The rapid adoption of AI and convenience offered by cloud services have resulted in the growing demands for GPUs in the cloud. Generally, GPUs are physically attached to host servers as PCIe devices. However, the fixed assembly combination of host servers and GPUs is extremely inefficient in resource utilization, upgrade, and maintenance. Due to these issues, the GPU disaggregation technique has been proposed to decouple GPUs from host servers. It aggregates GPUs into a pool, and allocates GPU node(s) according to user demands. However, existing GPU disaggregation systems have flaws in software-hardware compatibility, disaggregation scope, and capacity. In this paper, we present a new implementation of datacenter-scale GPU disaggregation, named DxPU. DxPU efficiently solves the above problems and can flexibly allocate as many GPU node(s) as users demand. In order to understand the performance overhead incurred by DxPU, we build up a performance model for AI specific workloads. With the guidance of modeling results, we develop a prototype system, which has been deployed into the datacenter of a leading cloud provider for a test run. We also conduct detailed experiments to evaluate the performance overhead caused by our system. The results show that the overhead of DxPU is less than 10%, compared with native GPU servers, in most of user scenarios.

查看原文本刊更多论文

DxPU:数据中心的大规模解聚GPU池

人工智能的快速采用和云服务提供的便利性导致了对云中的gpu的需求不断增长。一般情况下，gpu作为PCIe设备物理绑定到主机服务器上。但是，主机服务器和gpu的固定组装组合在资源利用、升级和维护方面效率极低。针对这些问题，提出了GPU解聚技术，将GPU与主机服务器解耦。它将GPU聚合成一个池，并根据用户需求分配GPU节点。但是现有的GPU解聚系统在软硬件兼容性、解聚范围、容量等方面存在缺陷。在本文中，我们提出了一种新的数据中心规模的GPU分解实现，称为DxPU。DxPU有效地解决了上述问题，并可根据用户需求灵活分配任意数量的GPU节点。为了理解DxPU带来的性能开销，我们为AI特定工作负载建立了一个性能模型。在建模结果的指导下，我们开发了一个原型系统，该系统已部署到一家领先的云提供商的数据中心进行测试运行。我们还进行了详细的实验来评估系统造成的性能开销。结果表明，在大多数用户场景下，与本地GPU服务器相比，DxPU的开销小于10%。

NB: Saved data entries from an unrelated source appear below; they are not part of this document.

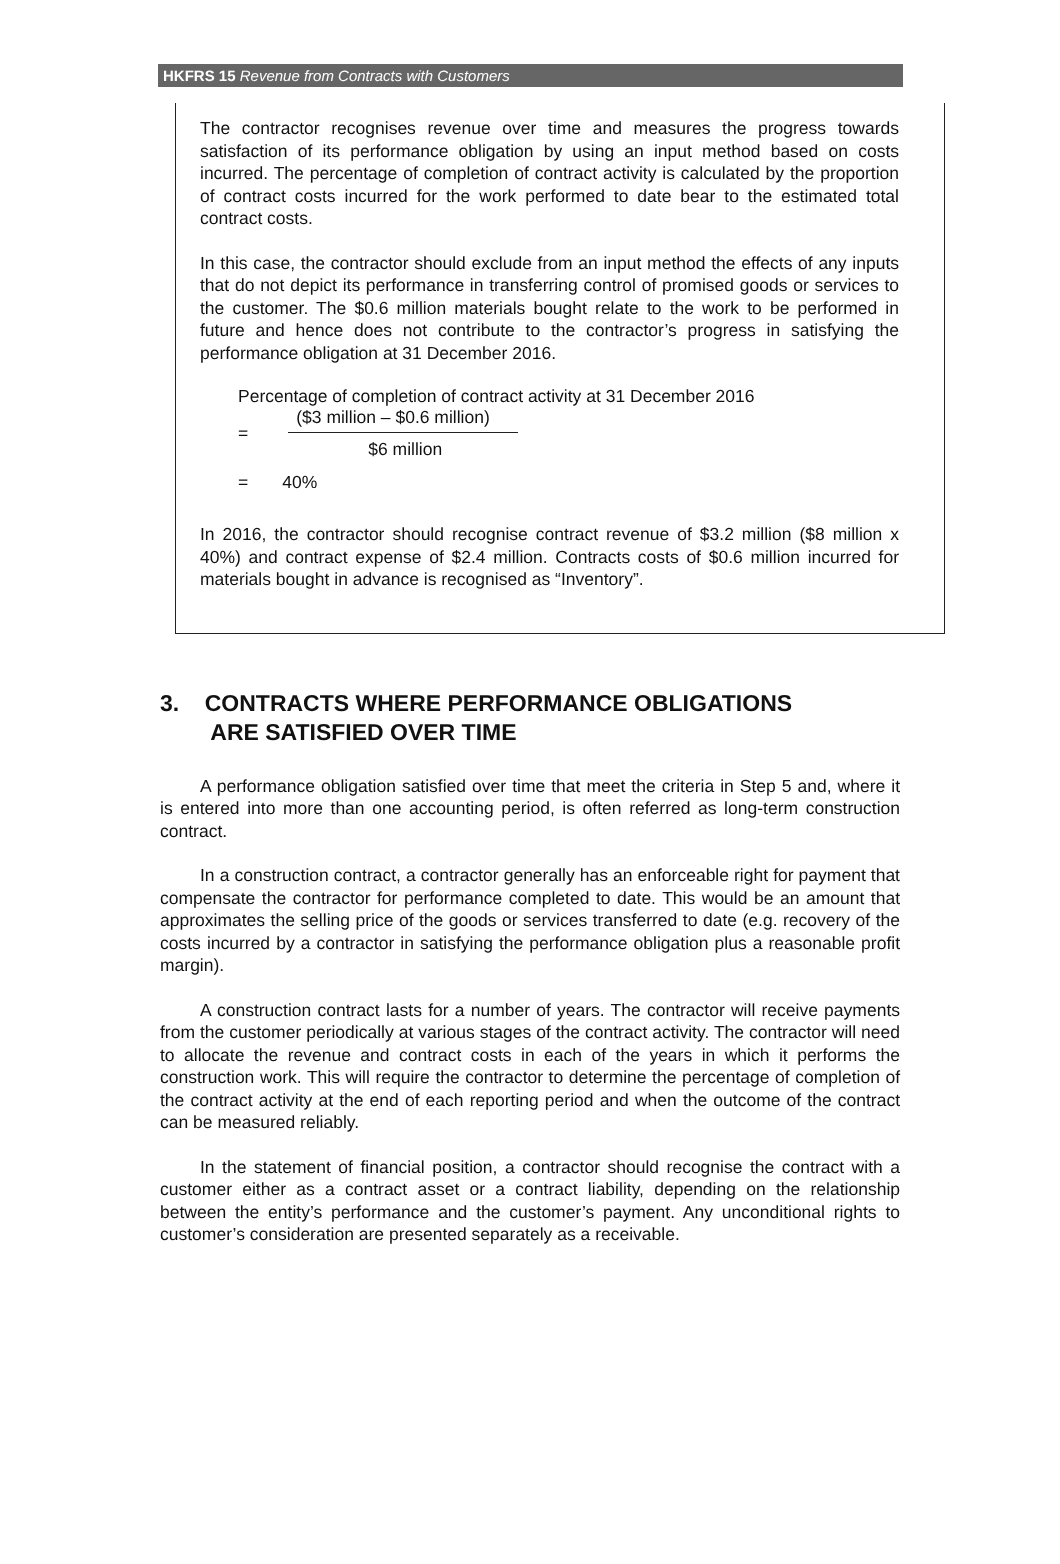HKFRS 15 Revenue from Contracts with Customers
The contractor recognises revenue over time and measures the progress towards satisfaction of its performance obligation by using an input method based on costs incurred. The percentage of completion of contract activity is calculated by the proportion of contract costs incurred for the work performed to date bear to the estimated total contract costs.
In this case, the contractor should exclude from an input method the effects of any inputs that do not depict its performance in transferring control of promised goods or services to the customer. The $0.6 million materials bought relate to the work to be performed in future and hence does not contribute to the contractor’s progress in satisfying the performance obligation at 31 December 2016.
Percentage of completion of contract activity at 31 December 2016
=
($3 million – $0.6 million)
$6 million
= 40%
In 2016, the contractor should recognise contract revenue of $3.2 million ($8 million x 40%) and contract expense of $2.4 million. Contracts costs of $0.6 million incurred for materials bought in advance is recognised as “Inventory”.
3. CONTRACTS WHERE PERFORMANCE OBLIGATIONS
ARE SATISFIED OVER TIME
A performance obligation satisfied over time that meet the criteria in Step 5 and, where it is entered into more than one accounting period, is often referred as long-term construction contract.
In a construction contract, a contractor generally has an enforceable right for payment that compensate the contractor for performance completed to date. This would be an amount that approximates the selling price of the goods or services transferred to date (e.g. recovery of the costs incurred by a contractor in satisfying the performance obligation plus a reasonable profit margin).
A construction contract lasts for a number of years. The contractor will receive payments from the customer periodically at various stages of the contract activity. The contractor will need to allocate the revenue and contract costs in each of the years in which it performs the construction work. This will require the contractor to determine the percentage of completion of the contract activity at the end of each reporting period and when the outcome of the contract can be measured reliably.
In the statement of financial position, a contractor should recognise the contract with a customer either as a contract asset or a contract liability, depending on the relationship between the entity’s performance and the customer’s payment. Any unconditional rights to customer’s consideration are presented separately as a receivable.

本文章由计算机程序翻译，如有差异，请以英文原文为准。

求助全文

约1分钟内获得全文求助全文

来源期刊

ACM Transactions on Architecture and Code Optimization 工程技术-计算机：理论方法

CiteScore

3.60

自引率

6.20%

发文量

审稿时长

6-12 weeks

期刊介绍： ACM Transactions on Architecture and Code Optimization (TACO) focuses on hardware, software, and system research spanning the fields of computer architecture and code optimization. Articles that appear in TACO will either present new techniques and concepts or report on experiences and experiments with actual systems. Insights useful to architects, hardware or software developers, designers, builders, and users will be emphasized.